6. Considérez encore l’extrême folie de ces paroles : mon âme, tu as beaucoup de biens. Les produits de la terre sont donc une nourriture pour un esprit d’origine divine ? Y a-t-il quelque objet terrestre qui puisse nourrir ces êtres d’un ordre plus élevé ? Quel rapport y a-t-il entre ces esprits éternels et ces morceaux de terre ? — Examinez le reste de ce sage soliloque et voyez comment il s’applique à votre cas. — Mon âme, repose-toi. Vaine espérance ! La terre peut-elle donner le repos à un esprit ? — mange, bois et fais bonne chère. Quoi ! Ton âme peut-elle manger de cette manne céleste, la nourriture des anges et la seule faite pour les esprits ? — Mais cette manne ne croît pas ici-bas : elle ne se trouve que dans le paradis de Dieu.

7. Mais suppose que cette voix qui commande en maître à la vie et à la mort, te dise : cette nuit ton âme te sera redemandée, que deviendront ces biens que tu as amassés ? Hélas, ils ne sont pas à toi : tu n’as plus aucune part dans ces choses qui sont sous le soleil ; c’est pourquoi ces choses terrestres sont pour toi, comme si elles n’existaient plus ; tu es sorti nu du sein de ta mère, et nu tu retourneras à la poudre. Tu as amassé beaucoup de biens ; mais à quelle fin ? Pour tout laisser derrière toi ! Pauvre ombre ! Tu es dépouillé maintenant de tout : l’espérance même ne te reste pas.

8. Observez la remarque que le Seigneur a faite sur toute cette scène : il en est ainsi de celui qui fait de grands amas de biens pour soi-même, et qui n’est pas riche en Dieu : telle est sa folie, que les mots ne peuvent pas l’exprimer. Cet homme qui amasse de grands biens pour les laisser bientôt, quelque sage qu’il soit à ses yeux et aux yeux de son prochain, est en réalité le plus grand insensé qui existe ; et celui qui cherche le bonheur dans ces choses qui périssent, amasse des trésors pour lui-même ; ce qui est tout à fait incompatible avec le caractère du riche en Dieu, avec la pratique de ce commandement : mon fils, donne moi ton cœur.

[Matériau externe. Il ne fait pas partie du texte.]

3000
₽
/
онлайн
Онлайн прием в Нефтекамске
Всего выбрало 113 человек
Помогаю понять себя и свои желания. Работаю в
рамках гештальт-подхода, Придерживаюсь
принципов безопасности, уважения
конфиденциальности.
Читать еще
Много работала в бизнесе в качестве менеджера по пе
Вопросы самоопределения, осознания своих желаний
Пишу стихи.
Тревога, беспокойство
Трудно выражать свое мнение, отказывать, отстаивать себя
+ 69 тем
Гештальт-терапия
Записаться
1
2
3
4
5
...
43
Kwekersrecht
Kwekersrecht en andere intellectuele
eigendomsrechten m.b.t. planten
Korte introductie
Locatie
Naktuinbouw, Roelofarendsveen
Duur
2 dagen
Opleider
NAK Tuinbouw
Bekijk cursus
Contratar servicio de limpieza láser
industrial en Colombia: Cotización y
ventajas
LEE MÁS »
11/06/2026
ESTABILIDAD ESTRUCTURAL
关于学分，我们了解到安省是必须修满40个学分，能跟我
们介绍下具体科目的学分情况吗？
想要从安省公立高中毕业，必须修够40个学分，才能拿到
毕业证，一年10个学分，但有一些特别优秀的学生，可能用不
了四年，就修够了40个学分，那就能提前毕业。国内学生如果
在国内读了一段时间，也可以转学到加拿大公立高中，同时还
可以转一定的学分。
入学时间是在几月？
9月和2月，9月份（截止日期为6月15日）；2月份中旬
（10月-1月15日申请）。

Celui qui est un enfant de Dieu peut vraiment dire :
« Mes richesses sont en haut ;
l’amour de Dieu est tout mon trésor ; »
Il peut déclarer que tout le désir de son âme est vers l’Éternel.

9. Toi qui lis ces paroles, sonde bien ton cœur. — Où as-tu placé ton trésor jusqu’à ce moment ? Où l’amasses-tu à cette heure même ? Travailles-tu à être riche en Dieu ? ou amasses-tu des biens sur la terre ? Toi qui te conduis avec soin quant aux choses extérieures, et qui remplis exactement les devoirs extérieurs, garde-toi de l’avarice, de cet amour pour l’argent, qui est respecté dans le monde, et du désir d’amasser des trésors sur la terre. Amasse des trésors dans les cieux. Dans peu de jours, tu entreras sur une terre de ténèbres, ou les fruits de la terre ne te serviront de rien, où tu ne pourras ni manger, ni boire, ni satisfaire à tes sens ; quel avantage retireras-tu de tout ce que tu as amassé dans ce monde ? De tout ce que tu auras laissé derrière toi ? Laissé derrière toi ! Quoi ! Ne pourras-tu donc rien emporter avec toi dans les demeures éternelles ? Oh ! amasse donc, avant de quitter ce monde, des trésors qui ne périssent jamais.